Obedecí y volví mi mirada hacia el mar, sumergido en las tinieblas. Percibía detrás de mí movimientos rápidos, impulsivos. La barca se balanceó como si repentinamente se hubiera levantado una ola rompiendo la calma del mar. Después ella rodó ligeramente sobre la borda, y, en el mismo instante oí el ruido de una zambullida. Me agarré al banco para no perder el equilibrio, me volví. Ángela había desaparecido. Su ropa estaba en el fondo de la barca. Todo lo que llevaba. Cogí el cubo de cristal. La lámpara iluminaba las aguas hasta el fondo. En su luz verdosa, distinguía a la muchacha desnuda que se hundía hasta el fondo de la masa acuosa. Sus piernas y sus muslos batían el agua en un nadar de batracio. Ella dejaba pasar el hilo por su mano para guiarse. Se adivinaba su fuerza y su habilidad en su forma de luchar contra la resistencia del agua. Nervios de acero. A medida que se hundía, su silueta se fundía con el agua. Extraño espectro marino. Cuando hizo pie, separó las piernas para apoyarse en la roca cubierta de algas. Tiró diestramente del cordel y desenganchó la sonda. Se volvió, golpeó vigorosamente con el pie y su cuerpo saltó hacia la superficie. Senos enormes y redondos apuntaban hacia arriba como si quisieran horadar la superficie antes que ella. El costurón que cortaba su pecho aparecía en toda su longitud. Perdí a Ángela de vista cuando pasó por la sombra de la barca. Se agarró con una mano a la borda y con la otra echó la trampa en la barca. Después se puso a nadar hacia alta mar y ya no vi más que la mancha oscura de sus cabellos, brillantes en la lejanía. Oía el glu glu del agua que ella despedía por la boca.

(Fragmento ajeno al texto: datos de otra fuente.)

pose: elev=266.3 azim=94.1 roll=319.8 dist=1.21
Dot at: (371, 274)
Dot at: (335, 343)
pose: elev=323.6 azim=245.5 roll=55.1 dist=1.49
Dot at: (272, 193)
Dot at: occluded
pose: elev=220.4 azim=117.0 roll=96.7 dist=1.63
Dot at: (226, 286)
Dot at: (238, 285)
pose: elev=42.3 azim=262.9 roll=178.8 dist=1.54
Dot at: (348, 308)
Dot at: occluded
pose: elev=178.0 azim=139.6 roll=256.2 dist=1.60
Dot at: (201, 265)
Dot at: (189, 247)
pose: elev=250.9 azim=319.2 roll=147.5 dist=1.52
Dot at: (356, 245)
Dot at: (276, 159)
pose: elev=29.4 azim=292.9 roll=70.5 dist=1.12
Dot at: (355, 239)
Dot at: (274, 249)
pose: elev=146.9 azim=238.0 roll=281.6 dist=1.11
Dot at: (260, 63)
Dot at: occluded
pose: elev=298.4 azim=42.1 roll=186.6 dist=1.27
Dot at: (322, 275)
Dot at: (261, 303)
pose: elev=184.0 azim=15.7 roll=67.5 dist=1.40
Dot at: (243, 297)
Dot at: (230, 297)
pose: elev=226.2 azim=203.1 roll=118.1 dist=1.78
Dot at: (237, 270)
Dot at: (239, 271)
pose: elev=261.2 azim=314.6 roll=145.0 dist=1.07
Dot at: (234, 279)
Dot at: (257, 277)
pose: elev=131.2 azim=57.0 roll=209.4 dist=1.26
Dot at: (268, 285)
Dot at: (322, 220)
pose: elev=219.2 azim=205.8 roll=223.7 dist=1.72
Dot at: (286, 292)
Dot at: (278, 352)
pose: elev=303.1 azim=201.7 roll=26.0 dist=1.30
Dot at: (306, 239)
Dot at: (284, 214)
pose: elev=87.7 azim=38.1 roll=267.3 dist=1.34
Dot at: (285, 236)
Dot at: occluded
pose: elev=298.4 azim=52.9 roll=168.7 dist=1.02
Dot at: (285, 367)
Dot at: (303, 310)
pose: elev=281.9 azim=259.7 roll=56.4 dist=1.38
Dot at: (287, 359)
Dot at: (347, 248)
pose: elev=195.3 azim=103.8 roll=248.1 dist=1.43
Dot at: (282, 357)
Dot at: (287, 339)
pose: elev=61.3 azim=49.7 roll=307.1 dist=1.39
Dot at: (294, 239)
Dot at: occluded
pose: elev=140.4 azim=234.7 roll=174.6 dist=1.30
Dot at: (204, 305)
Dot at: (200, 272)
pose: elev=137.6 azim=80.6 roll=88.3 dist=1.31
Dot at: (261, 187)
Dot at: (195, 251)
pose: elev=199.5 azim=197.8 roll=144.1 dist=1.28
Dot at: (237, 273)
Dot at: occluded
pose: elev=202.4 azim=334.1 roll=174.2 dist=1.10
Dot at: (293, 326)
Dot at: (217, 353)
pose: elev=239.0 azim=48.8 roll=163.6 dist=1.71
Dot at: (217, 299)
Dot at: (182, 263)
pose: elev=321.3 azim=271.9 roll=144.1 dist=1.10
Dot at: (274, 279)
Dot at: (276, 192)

Un reflejo me impulsó a recoger su ropa, tirada en el fondo. Aquel olor de mujer me daba vértigo, me llegaba a las entrañas. Su ropa aún estaba impregnada de los efluvios de su cuerpo. Hundí mi cara, aspirando con todas mis fuerzas. Seguía oyendo el ruido del agua en su boca. Y el batir de sus brazos nadaba tranquilamente.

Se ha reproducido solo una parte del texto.